# Kazooie's Thread



## coribelle (Jan 20, 2012)

Friday night our little Kazooie came home, and I feel so blessed - things could not have gone better! She was, and has been, a doll the entire time. Friday night she wheeled on her CSBW (all night long) and ate almost all of her food. I was so excited! 
She is so well tempered and such a little explorer. Of course she huffs and puffs when my boyfriend or I wake her up, but after that it is smooth sailing! She crawls all over the place and then comes and curls up for a quick nap when she gets tired.
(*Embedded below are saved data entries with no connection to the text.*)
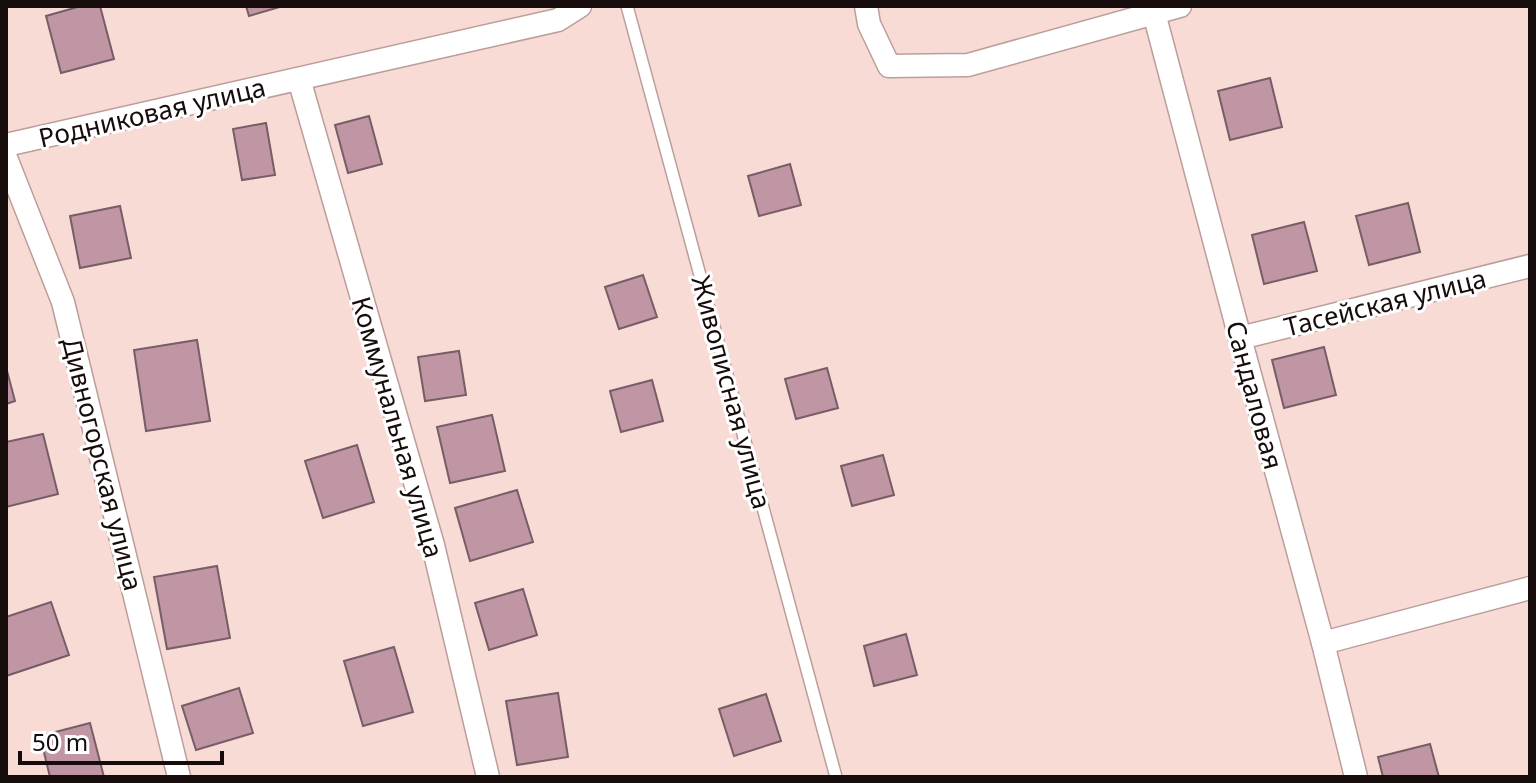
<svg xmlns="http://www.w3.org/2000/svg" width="1536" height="783" font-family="'Noto Sans',sans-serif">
  <rect width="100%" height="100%" fill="#f9dbd6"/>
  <!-- building -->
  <g fill="#c095a4" stroke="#765d66" stroke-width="2">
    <polygon points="81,6 100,6 114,59 61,73 46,16"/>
    <polygon points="246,6 283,6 249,16"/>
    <polygon points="1270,78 1282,127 1230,140 1218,91"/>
    <polygon points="369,116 382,164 348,173 335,125"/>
    <polygon points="266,123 275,175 242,180 233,129"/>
    <polygon points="790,164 801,205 759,216 748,176"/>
    <polygon points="1408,203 1420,252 1369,265 1356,216"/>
    <polygon points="120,206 131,258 80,268 70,216"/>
    <polygon points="1304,222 1317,271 1264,284 1252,235"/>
    <polygon points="643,275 657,317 619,329 605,287"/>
    <polygon points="197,340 210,421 146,431 134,350"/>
    <polygon points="1324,347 1336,395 1284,408 1272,360"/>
    <polygon points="459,351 466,395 425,401 418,357"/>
    <polygon points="6,367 15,401 6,404"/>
    <polygon points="827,368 838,408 796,419 785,379"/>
    <polygon points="652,380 663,421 621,432 610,391"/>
    <polygon points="492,415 505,471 450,483 437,427"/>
    <polygon points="43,434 58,494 6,507 6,442"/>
    <polygon points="357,445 374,502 323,518 305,461"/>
    <polygon points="883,455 894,495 852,506 841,466"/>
    <polygon points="517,490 533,542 470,561 455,508"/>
    <polygon points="217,566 230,638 167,649 154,577"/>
    <polygon points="523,589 537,635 489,650 475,603"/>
    <polygon points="51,602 69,655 6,676 6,617"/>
    <polygon points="906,634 917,675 874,686 864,646"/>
    <polygon points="394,647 413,712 363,726 344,661"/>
    <polygon points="239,688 253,733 196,750 182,706"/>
    <polygon points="558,693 568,757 517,765 506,701"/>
    <polygon points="766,694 781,741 734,756 719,709"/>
    <polygon points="90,723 104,777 50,777 40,736"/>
    <polygon points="1430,744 1439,777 1383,777 1378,757"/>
  </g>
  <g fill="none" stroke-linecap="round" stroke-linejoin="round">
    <defs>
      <polyline id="service" points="627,6 836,777"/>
      <g id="minor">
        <polyline points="866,6 869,24 889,66 968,65 1180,6"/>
        <polyline points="1154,13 1240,338 1323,643 1356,777"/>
        <polyline points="299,79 433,545 488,777"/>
        <polyline points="6,145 558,20 580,6"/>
        <polyline points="6,158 63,302 179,777"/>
        <polyline points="1240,338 1530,266"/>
        <polyline points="1323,643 1530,588"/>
      </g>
    </defs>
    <!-- service casing -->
    <use href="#service" stroke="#bb9e9a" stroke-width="14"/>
    <!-- minor casing -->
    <use href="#minor" stroke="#bb9e9a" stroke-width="25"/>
    <!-- service -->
    <use href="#service" stroke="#fff" stroke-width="11"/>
    <!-- minor -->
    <use href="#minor" stroke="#fff" stroke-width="22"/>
  </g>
  <g text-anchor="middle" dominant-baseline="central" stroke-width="6" stroke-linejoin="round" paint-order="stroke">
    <!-- street labels -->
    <g font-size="26" fill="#160c0b" stroke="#fff">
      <text transform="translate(152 112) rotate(-13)">Родниковая улица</text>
      <text transform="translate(1385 302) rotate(-14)">Тасейская улица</text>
      <text transform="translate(732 392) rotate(75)">Живописная улица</text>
      <text transform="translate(1255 395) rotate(75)">Сандаловая</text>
      <text transform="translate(398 427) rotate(74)">Коммунальная улица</text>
      <text transform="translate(103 464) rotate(76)">Дивногорская улица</text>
    </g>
  </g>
  <!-- border -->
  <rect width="1536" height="783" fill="none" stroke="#160c0b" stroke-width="16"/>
  <!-- scale -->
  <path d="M20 751v12h202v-12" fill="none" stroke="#160c0b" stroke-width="4"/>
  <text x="32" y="751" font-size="24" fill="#160c0b" stroke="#ffffff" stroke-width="6" paint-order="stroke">50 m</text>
</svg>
We absolutely love her 

Pictures from our breeder:



















Hello!









Climbing!


----------



## Rainy (Jul 27, 2011)

Awe....she's beautiful. I bet you are so excited to have her home. 
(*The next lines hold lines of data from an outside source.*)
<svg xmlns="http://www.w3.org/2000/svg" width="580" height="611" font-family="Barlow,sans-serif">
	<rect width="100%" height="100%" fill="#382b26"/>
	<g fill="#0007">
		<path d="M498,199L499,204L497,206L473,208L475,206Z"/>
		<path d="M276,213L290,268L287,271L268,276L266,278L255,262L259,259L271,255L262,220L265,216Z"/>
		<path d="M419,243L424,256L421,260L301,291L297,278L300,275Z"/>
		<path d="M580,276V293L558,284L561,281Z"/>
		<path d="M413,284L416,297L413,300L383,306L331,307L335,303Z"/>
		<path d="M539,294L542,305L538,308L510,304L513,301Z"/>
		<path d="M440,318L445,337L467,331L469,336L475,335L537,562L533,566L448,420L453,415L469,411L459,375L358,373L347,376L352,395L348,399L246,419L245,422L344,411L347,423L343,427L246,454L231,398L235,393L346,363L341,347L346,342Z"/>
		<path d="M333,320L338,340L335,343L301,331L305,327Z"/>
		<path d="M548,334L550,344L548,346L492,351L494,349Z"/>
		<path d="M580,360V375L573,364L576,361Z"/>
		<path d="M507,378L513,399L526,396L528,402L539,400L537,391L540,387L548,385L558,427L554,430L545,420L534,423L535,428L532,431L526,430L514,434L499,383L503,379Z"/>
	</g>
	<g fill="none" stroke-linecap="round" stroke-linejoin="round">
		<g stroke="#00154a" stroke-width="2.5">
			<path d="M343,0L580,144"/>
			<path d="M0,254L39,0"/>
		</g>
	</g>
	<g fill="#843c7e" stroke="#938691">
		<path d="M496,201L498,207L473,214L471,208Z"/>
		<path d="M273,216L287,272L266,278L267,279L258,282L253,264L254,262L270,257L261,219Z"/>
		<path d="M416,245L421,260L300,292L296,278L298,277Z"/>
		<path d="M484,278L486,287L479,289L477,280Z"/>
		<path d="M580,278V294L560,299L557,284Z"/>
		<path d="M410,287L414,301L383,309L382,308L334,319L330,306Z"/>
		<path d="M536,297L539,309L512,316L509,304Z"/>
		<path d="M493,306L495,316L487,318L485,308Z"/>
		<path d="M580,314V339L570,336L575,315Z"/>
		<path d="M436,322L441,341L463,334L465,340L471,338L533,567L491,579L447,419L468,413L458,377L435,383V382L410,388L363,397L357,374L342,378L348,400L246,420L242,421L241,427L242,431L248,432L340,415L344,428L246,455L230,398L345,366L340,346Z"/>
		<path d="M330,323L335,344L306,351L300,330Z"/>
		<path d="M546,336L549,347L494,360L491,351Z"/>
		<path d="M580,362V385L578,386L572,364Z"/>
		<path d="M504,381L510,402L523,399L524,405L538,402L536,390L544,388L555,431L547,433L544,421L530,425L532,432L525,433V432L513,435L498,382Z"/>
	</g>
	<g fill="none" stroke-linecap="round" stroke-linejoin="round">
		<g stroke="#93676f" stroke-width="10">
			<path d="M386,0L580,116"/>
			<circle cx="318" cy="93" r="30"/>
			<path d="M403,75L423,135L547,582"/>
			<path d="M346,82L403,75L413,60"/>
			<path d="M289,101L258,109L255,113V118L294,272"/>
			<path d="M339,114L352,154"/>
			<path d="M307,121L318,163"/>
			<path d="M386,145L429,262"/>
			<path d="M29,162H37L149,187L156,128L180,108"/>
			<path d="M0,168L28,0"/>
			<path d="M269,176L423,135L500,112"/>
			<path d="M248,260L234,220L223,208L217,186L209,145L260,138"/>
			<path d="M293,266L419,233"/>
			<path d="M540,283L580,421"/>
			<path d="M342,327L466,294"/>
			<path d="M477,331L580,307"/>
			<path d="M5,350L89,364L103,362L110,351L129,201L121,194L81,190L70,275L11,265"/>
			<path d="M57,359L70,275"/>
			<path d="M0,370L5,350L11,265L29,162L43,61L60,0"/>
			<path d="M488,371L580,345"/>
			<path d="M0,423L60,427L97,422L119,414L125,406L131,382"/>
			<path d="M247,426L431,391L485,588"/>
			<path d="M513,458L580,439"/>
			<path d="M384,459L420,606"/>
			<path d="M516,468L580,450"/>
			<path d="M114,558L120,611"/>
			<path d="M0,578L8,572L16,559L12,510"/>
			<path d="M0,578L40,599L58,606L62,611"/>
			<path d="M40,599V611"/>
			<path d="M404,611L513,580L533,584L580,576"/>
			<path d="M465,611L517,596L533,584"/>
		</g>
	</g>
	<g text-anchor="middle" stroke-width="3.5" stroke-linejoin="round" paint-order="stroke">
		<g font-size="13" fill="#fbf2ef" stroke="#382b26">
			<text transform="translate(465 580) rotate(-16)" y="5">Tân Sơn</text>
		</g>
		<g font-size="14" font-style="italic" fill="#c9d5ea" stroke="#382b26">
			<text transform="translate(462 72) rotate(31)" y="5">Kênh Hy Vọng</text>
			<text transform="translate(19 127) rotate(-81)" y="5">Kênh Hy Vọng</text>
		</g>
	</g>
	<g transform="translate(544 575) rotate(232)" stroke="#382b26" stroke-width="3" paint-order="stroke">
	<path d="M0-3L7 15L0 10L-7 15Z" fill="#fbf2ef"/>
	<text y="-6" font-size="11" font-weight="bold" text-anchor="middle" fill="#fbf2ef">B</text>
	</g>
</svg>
I love the picture of her on the igloo. She's saying, "how does this door thing work again?"


----------



## vasogoma (Feb 25, 2012)

Holy cow! She is absolutely adorable  Congrats!


----------



## ashh51191 (Dec 23, 2011)

I love her name, so cute! & I love the picture of her on her igloo


----------



## coribelle (Jan 20, 2012)

Thanks all! My boyfriend named her 
I feel so lucky because I hear all these stories about shy and grumpy new hedgies who take a long time to open up to their owners, and Kazooie hasn't been that way at all! She has been a perfect hedgie in every way -- except for litter training! We tried paper towels under the wheel but all she did was drag them around and shove them in the water dish... So we have given up on that idea for the time being hahaha! But man is she a little pooping machine!


----------



## shetland (Sep 2, 2008)

Kazooie is adorable! I too love all the pictures, but especially the one with her standing on her igloo.


----------



## Rainy (Jul 27, 2011)

coribelle said:


> So we have given up on that idea for the time being hahaha! But man is she a little pooping machine!


I know!!!! Harvey poops so much that I'm surprised he hasn't turned inside out! My goodness! :roll:


----------



## AngelicDarkness (Feb 10, 2012)

I love that last picture! I wish Alice would climb but the extent of her climbing is into a sleeping bag lol.


----------



## PJM (May 7, 2010)

She's absolutely adorable!


----------



## coribelle (Jan 20, 2012)

Thanks guys! 
I feel so lucky to have such an absolute sweetheart! Even as I type this, she is all curled up on my lap, fast asleep


----------



## jerseymike1126 (Jan 20, 2011)

got to get used to the cleaning poop/getting pooped on. bigger hedgies have bigger poops


----------



## readthebook2 (Jan 16, 2012)

That picture of her on the igloo is priceless! Love it!


----------



## coribelle (Jan 20, 2012)

Hi guys! Thought I would share some nap-time pictures 

all curled up during a movie 









deciding to get a little more comfortable...









oh so comfy









and the moment we've been waiting for...








THE SPLAT!

heehee I love her little bottom! She has the cutest little freckles/spots right at the tip and above her tail! Love it <3


----------



## vasogoma (Feb 25, 2012)

Oh God what a cutie


----------



## ThePliny (Jun 3, 2010)

eeeee hedgie-bum and a splat....way too much cuteness!!!


----------